After graduating from the Rhode Island School of Design last year, Bo Kyung Kim was looking for a studio in Providence. She wanted a studio near her home or work since she didn’t have a car and winters in that area can be quite cold. None met these requirements, so she decided to set up a studio at home. She’s pleased that in her home-based studio, she can easily do the technique of layering and sealing using Hanji, traditional Korean paper. “Hanji appears most beautifully under sunlight,” said Kyung Kim. “Warmth and sunlight coming through a big window creates a peaceful moment for me to meditate, which leads to the biggest inspiration of my work.”
Francene J. Levinson, who was born in Brooklyn, is a digital artist based in Portland, OR. She has transformed modular, three-dimensional origami into fine art. She draws inspiration from nature, with series on birds, oceans, and plants. For fifteen years, she taught art in New York and Florida.
Amy Kanka Valadarsky is a photographer based in Even Yehuda, Israel. She was born in 1964 in Romania, where she spent the first eight years of her life before moving to Israel with her family. After graduating as a software engineer, she worked twenty-five years designing and implementing software solutions throughout the world. In 2014, she left the telecommunications industry, starting a new chapter as a fine art photographer.
Terri Witek’s most recent book is The Rape Kit (2018).
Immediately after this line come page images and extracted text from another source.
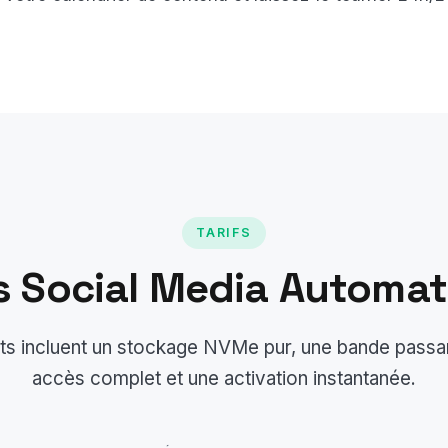
TARIFS
s Social Media Automa
its incluent un stockage NVMe pur, une bande passant
accès complet et une activation instantanée.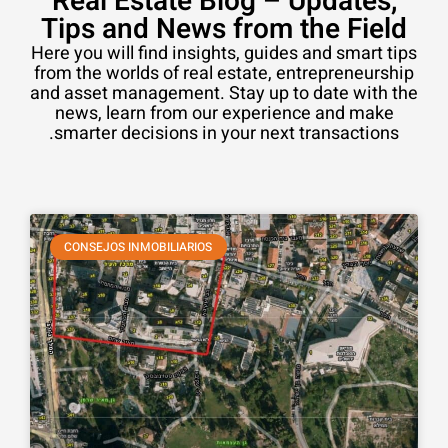
Real Estate Blog – Updates,
Tips and News from the Field
Here you will find insights, guides and smart tips
from the worlds of real estate, entrepreneurship
and asset management. Stay up to date with the
news, learn from our experience and make
smarter decisions in your next transactions.
CONSEJOS INMOBILIARIOS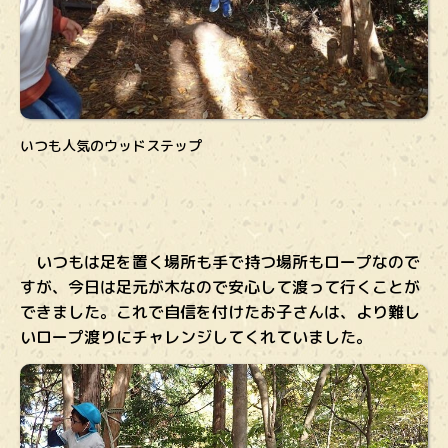
いつも人気のウッドステップ
いつもは足を置く場所も手で持つ場所もロープなので
すが、今日は足元が木なので安心して渡って行くことが
できました。これで自信を付けたお子さんは、より難し
いロープ渡りにチャレンジしてくれていました。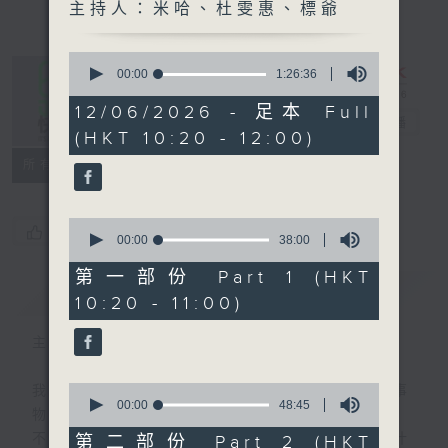
主持人：米哈、杜雯惠、標爺
0
seconds
00:00
1:26:36
of
1
12/06/2026 - 足本 Full
是日快樂
hour,
電台直播
(HKT 10:20 - 12:00)
26
minutes,
所有集數
36
seconds
0
您喜歡這個節目嗎?
seconds
00:00
38:00
of
38
第一部份 Part 1 (HKT
minutes,
簡介
GIST
10:20 - 11:00)
0
seconds
主持人：米哈、杜雯惠、標爺
0
我們常常問：十年後，世界將會有什麼新事
seconds
00:00
48:45
物？
of
48
不如，反過來問：十年後，我們還會想把握什
第二部份 Part 2 (HKT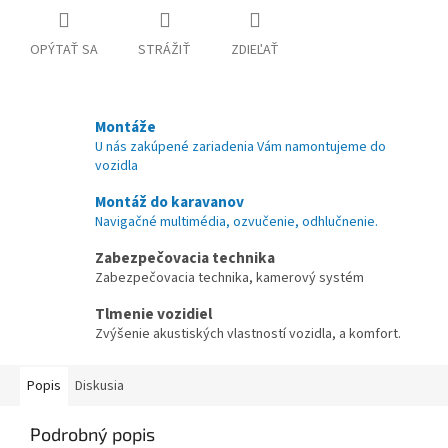
OPÝTAŤ SA
STRÁŽIŤ
ZDIEĽAŤ
Montáže
U nás zakúpené zariadenia Vám namontujeme do
vozidla
Montáž do karavanov
Navigačné multimédia, ozvučenie, odhlučnenie.
Zabezpečovacia technika
Zabezpečovacia technika, kamerový systém
Tlmenie vozidiel
Zvýšenie akustiských vlastností vozidla, a komfort.
Popis
Diskusia
Podrobný popis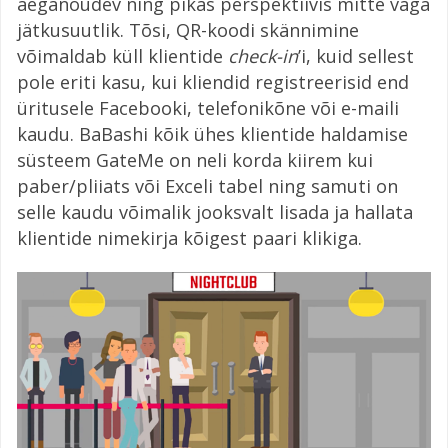
aeganõudev ning pikas perspektiivis mitte väga
jätkusuutlik. Tõsi, QR-koodi skännimine
võimaldab küll klientide
check-in
’i, kuid sellest
pole eriti kasu, kui kliendid registreerisid end
üritusele Facebooki, telefonikõne või e-maili
kaudu. BaBashi kõik ühes klientide haldamise
süsteem GateMe on neli korda kiirem kui
paber/pliiats või Exceli tabel ning samuti on
selle kaudu võimalik jooksvalt lisada ja hallata
klientide nimekirja kõigest paari klikiga.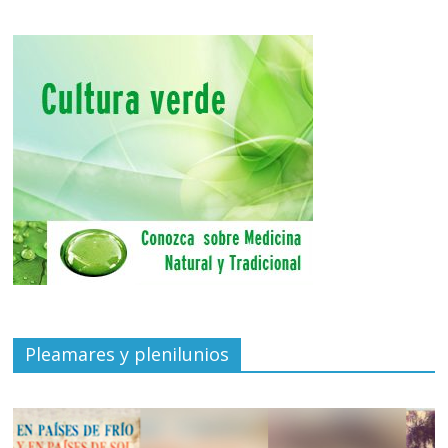
Pleamares y plenilunios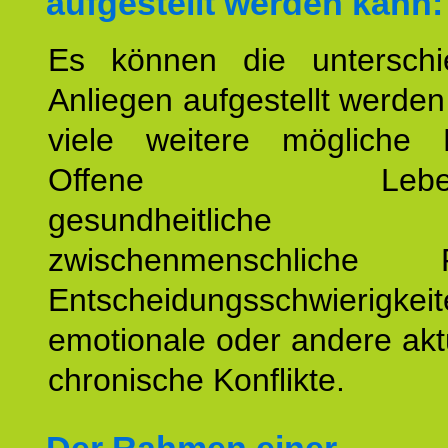
aufgestellt werden kann:
Es können die unterschie
Anliegen aufgestellt werde
viele weitere mögliche 
Offene Lebensf
gesundheitlich
zwischenmenschliche P
Entscheidungsschwierigkeit
emotionale oder andere akt
chronische Konflikte.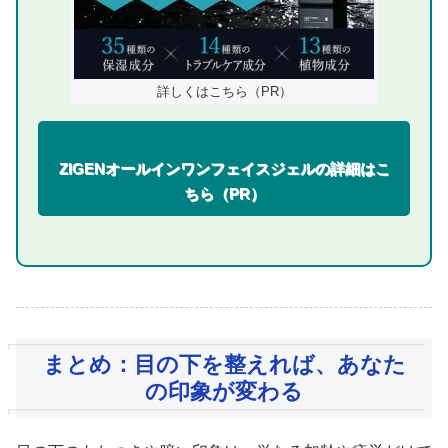
詳しくはこちら（PR）
ZIGENオールインワンフェイスジェルの詳細はこ
ちら（PR）
まとめ：目の下を整えれば、あなた
の印象が変わる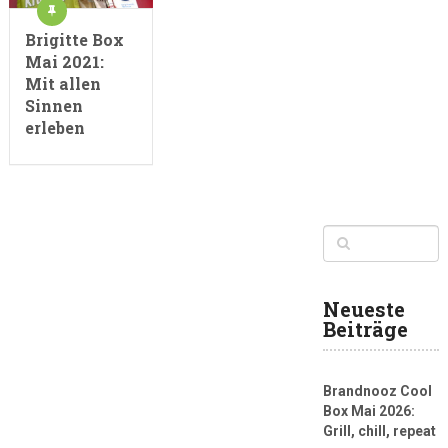
Brigitte Box
Mai 2021:
Mit allen
Sinnen
erleben
Neueste
Beiträge
Brandnooz Cool
Box Mai 2026:
Grill, chill, repeat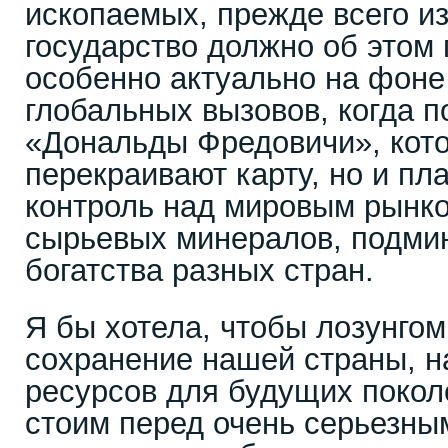
ископаемых, прежде всего и
государство должно об этом 
особенно актуально на фон
глобальных вызовов, когда п
«Дональды Фредовичи», кото
перекраивают карту, но и пл
контроль над мировым рынк
сырьевых минералов, подмин
богатства разных стран.
Я бы хотела, чтобы лозунго
сохранение нашей страны, н
ресурсов для будущих покол
стоим перед очень серьезны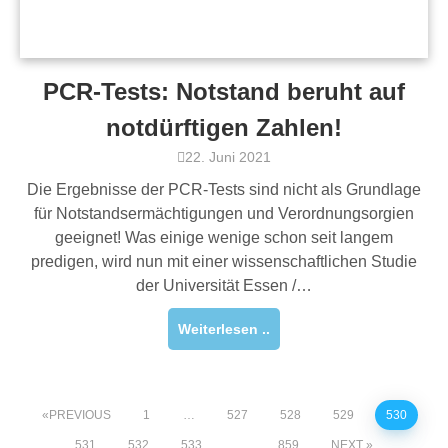
PCR-Tests: Notstand beruht auf
notdürftigen Zahlen!
22. Juni 2021
Die Ergebnisse der PCR-Tests sind nicht als Grundlage
für Notstandsermächtigungen und Verordnungsorgien
geeignet! Was einige wenige schon seit langem
predigen, wird nun mit einer wissenschaftlichen Studie
der Universität Essen /…
Weiterlesen ..
PREVIOUS
1
…
527
528
529
530
531
532
533
…
859
NEXT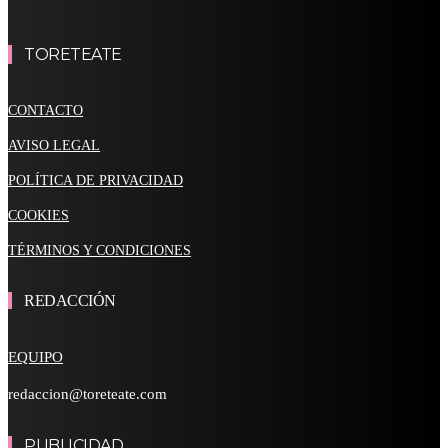
TORETEATE
CONTACTO
AVISO LEGAL
POLÍTICA DE PRIVACIDAD
COOKIES
TÉRMINOS Y CONDICIONES
REDACCIÓN
EQUIPO
redaccion@toreteate.com
PUBLICIDAD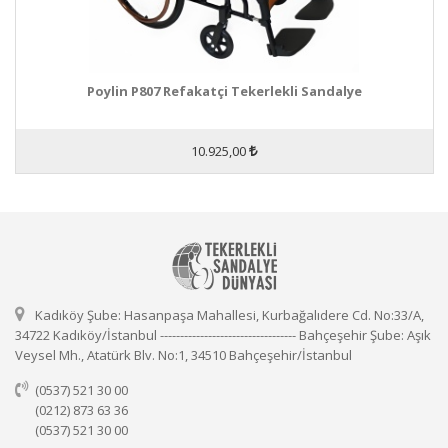
Poylin P807 Refakatçi Tekerlekli Sandalye
10.925,00
Kadıköy Şube: Hasanpaşa Mahallesi, Kurbağalıdere Cd. No:33/A,
34722 Kadıköy/İstanbul ---------------------------------- Bahçeşehir Şube: Aşık
Veysel Mh., Atatürk Blv. No:1, 34510 Bahçeşehir/İstanbul
(0537) 521 30 00
(0212) 873 63 36
(0537) 521 30 00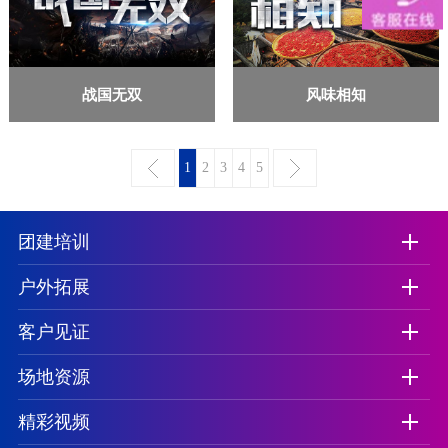
战国无双
风味相知
1
2
3
4
5
团建培训
户外拓展
客户见证
场地资源
精彩视频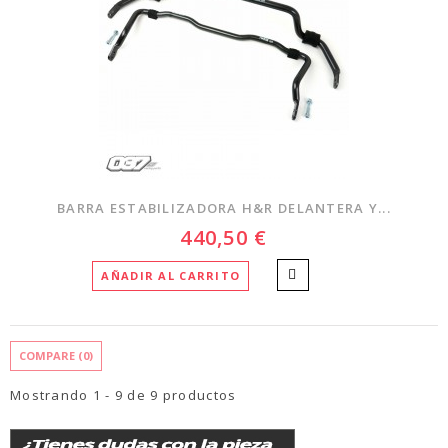
BARRA ESTABILIZADORA H&R DELANTERA Y...
440,50 €
AÑADIR AL CARRITO
COMPARE (
0
)
Mostrando 1 - 9 de 9 productos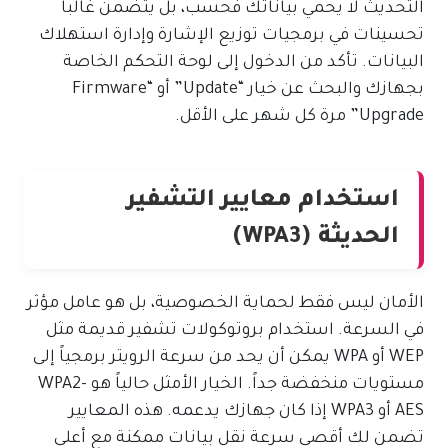
التحديث لا يحمي بياناتك فحسب، بل يتضمن غالباً
تحسينات في برمجيات توزيع الإشارة وإدارة استهلاك
البيانات. تأكد من الدخول إلى لوحة التحكم الخاصة
بجهازك والبحث عن خيار “Update” أو “Firmware
Upgrade” مرة كل شهر على الأقل.
استخدام معايير التشفير
الحديثة (WPA3)
الأمان ليس فقط لحماية الخصوصية، بل هو عامل مؤثر
في السرعة. استخدام بروتوكولات تشفير قديمة مثل
WEP أو WPA يمكن أن يحد من سرعة الرويتر برمجياً إلى
مستويات منخفضة جداً. الخيار الأمثل حالياً هو WPA2-
AES أو WPA3 إذا كان جهازك يدعمه. هذه المعايير
تضمن لك أقصى سرعة نقل بيانات ممكنة مع أعلى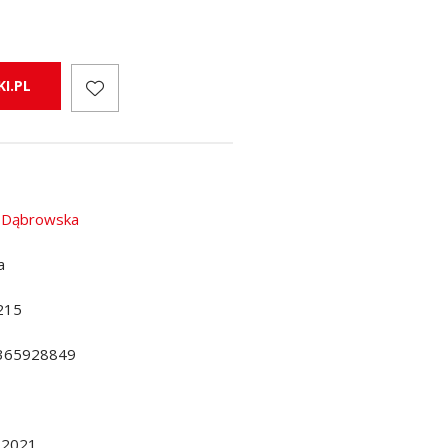
I.PL
 Dąbrowska
a
215
365928849
.2021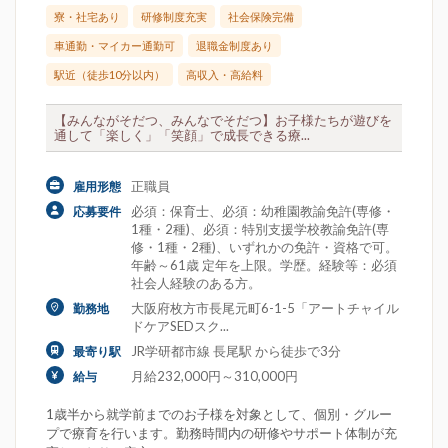
寮・社宅あり
研修制度充実
社会保険完備
車通勤・マイカー通勤可
退職金制度あり
駅近（徒歩10分以内）
高収入・高給料
【みんながそだつ、みんなでそだつ】お子様たちが遊びを
通して「楽しく」「笑顔」で成長できる療...
正職員
雇用形態
必須：保育士、必須：幼稚園教諭免許(専修・
応募要件
1種・2種)、必須：特別支援学校教諭免許(専
修・1種・2種)、いずれかの免許・資格で可。
年齢～61歳 定年を上限。学歴。経験等：必須
社会人経験のある方。
大阪府枚方市長尾元町6-1-5「アートチャイル
勤務地
ドケアSEDスク...
JR学研都市線 長尾駅 から徒歩で3分
最寄り駅
月給232,000円～310,000円
給与
1歳半から就学前までのお子様を対象として、個別・グルー
プで療育を行います。勤務時間内の研修やサポート体制が充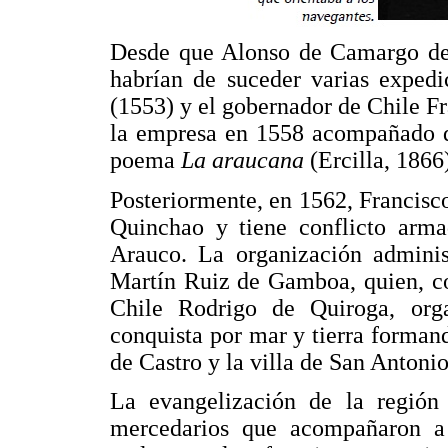
Desde que Alonso de Camargo desc
habrían de suceder varias expedi
(1553) y el gobernador de Chile F
la empresa en 1558 acompañado de
poema
La araucana
(Ercilla, 1866
Posteriormente, en 1562, Francisco
Quinchao y tiene conflicto arma
Arauco. La organización administ
Martín Ruiz de Gamboa, quien, co
Chile Rodrigo de Quiroga, org
conquista por mar y tierra forman
de Castro y la villa de San Antoni
La evangelización de la regió
mercedarios que acompañaron 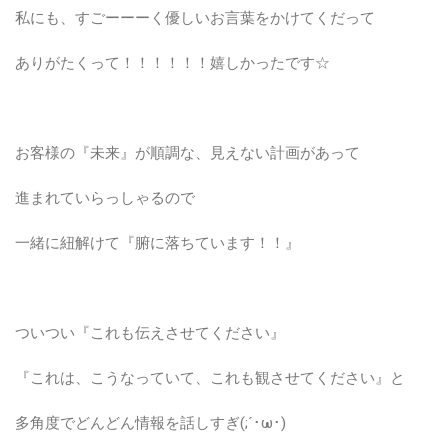
私にも、すごーーーく優しいお言葉をかけてくだって
ありがたくって！！！！！！嬉しかったです☆
お客様の『未来』が順調な、見えない計画があって
進まれていらっしゃるので
一緒に紐解けて『腑に落ちています！！』
ついつい『これも伝えさせてください』
『これは、こうなっていて、これも観させてください』と
多角度でどんどん情報を話しすぎ(;´･ω･)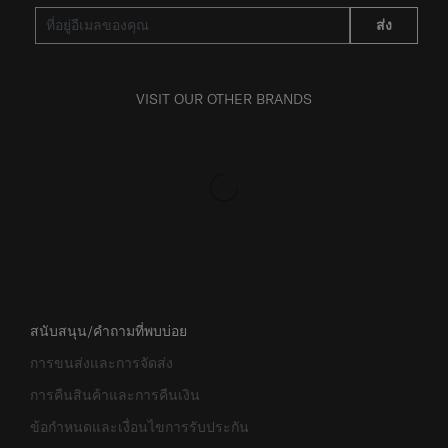
ส่ง
VISIT OUR OTHER BRANDS
สนับสนุน/คำถามที่พบบ่อย
การขนส่งและการจัดส่ง
การคืนสินค้าและการคืนเงิน
ข้อกำหนดและเงื่อนไขการรับประกัน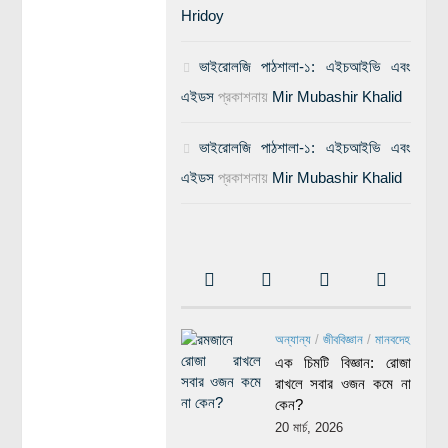
Hridoy
ভাইরোলজি পাঠশালা-১: এইচআইভি এবং
এইডস
প্রকাশনায়
Mir Mubashir Khalid
ভাইরোলজি পাঠশালা-১: এইচআইভি এবং
এইডস
প্রকাশনায়
Mir Mubashir Khalid
অন্যান্য
/
জীববিজ্ঞান
/
মানবদেহ
এক চিমটি বিজ্ঞান: রোজা
রাখলে সবার ওজন কমে না
কেন?
20 মার্চ, 2026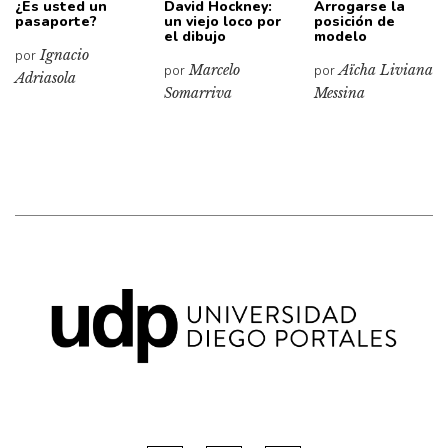
¿Es usted un
David Hockney:
Arrogarse la
pasaporte?
un viejo loco por
posición de
el dibujo
modelo
por
Ignacio
por
Marcelo
por
Aïcha Liviana
Adriasola
Somarriva
Messina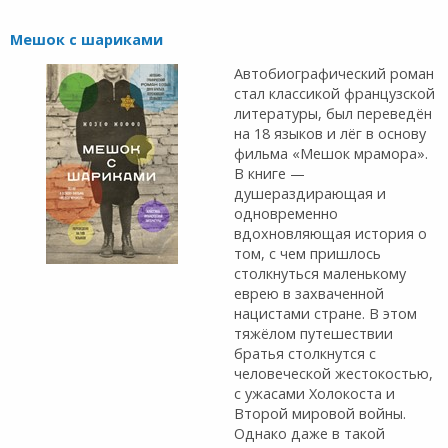
Мешок с шариками
Автобиографический роман
стал классикой французской
литературы, был переведён
на 18 языков и лёг в основу
фильма «Мешок мрамора».
В книге —
душераздирающая и
одновременно
вдохновляющая история о
том, с чем пришлось
столкнуться маленькому
еврею в захваченной
нацистами стране. В этом
тяжёлом путешествии
братья столкнутся с
человеческой жестокостью,
с ужасами Холокоста и
Второй мировой войны.
Однако даже в такой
She is also the author of Body Switch (2016); Exit Island (2012); The Shipwreck Dress (2008), a Florida Book Award winner; Carnal World (2006); Fools and Crows (2003); Courting Couples, a winner of the 2000 Center for Book Arts Contest; and Robert Lowell and Life Studies: Revising the Self (1993). A native of northern Ohio, she earned a PhD at Vanderbilt University, and now holds the Sullivan Chair in Creative Writing at Stetson University in central Florida. At Stetson she has received both the McEniry Award for Excellence in Teaching and the John Hague Award for Distinguished Teaching. She has worked with visual artists throughout her career, and her collaborations with Brazilian new media artist Cyriaco Lopes have been featured in galleries and site-specific projects in Seoul, Lisbon, Rio de Janeiro, New York City, and Los Angeles. Witek also teaches with Lopes in Stetson’s MFA of the Americas Expanded Field program. She is married to the comic-book scholar Joseph Witek.
For the past thirty years, Bette Ridgeway has worked full-time as an artist, painting colorful canvases in large and small studios. Most recently, she converted a 14′ x 14′, light-filled bedroom in her Santa Fe home into a working studio. She removed doors from a long closet and put in three large metal bookcases to store art supplies. This allows her to preserve floor space so that she can create paintings as long as 130 inches. For large commissions, she also has access to a big warehouse with a 13′ ceiling.
Nancy McTague-Stock has worked in various studios, both here and abroad, including in an old castle in the Champagne-Ardenne region of France last October. She received the Denis Diderot grant, which funded part of her stay, in a tiny village surrounded by green fields and forests. There, working in a small studio, she was inspired to work on small photographic pieces and works on paper instead of large paintings as she would back in her Connecticut studio.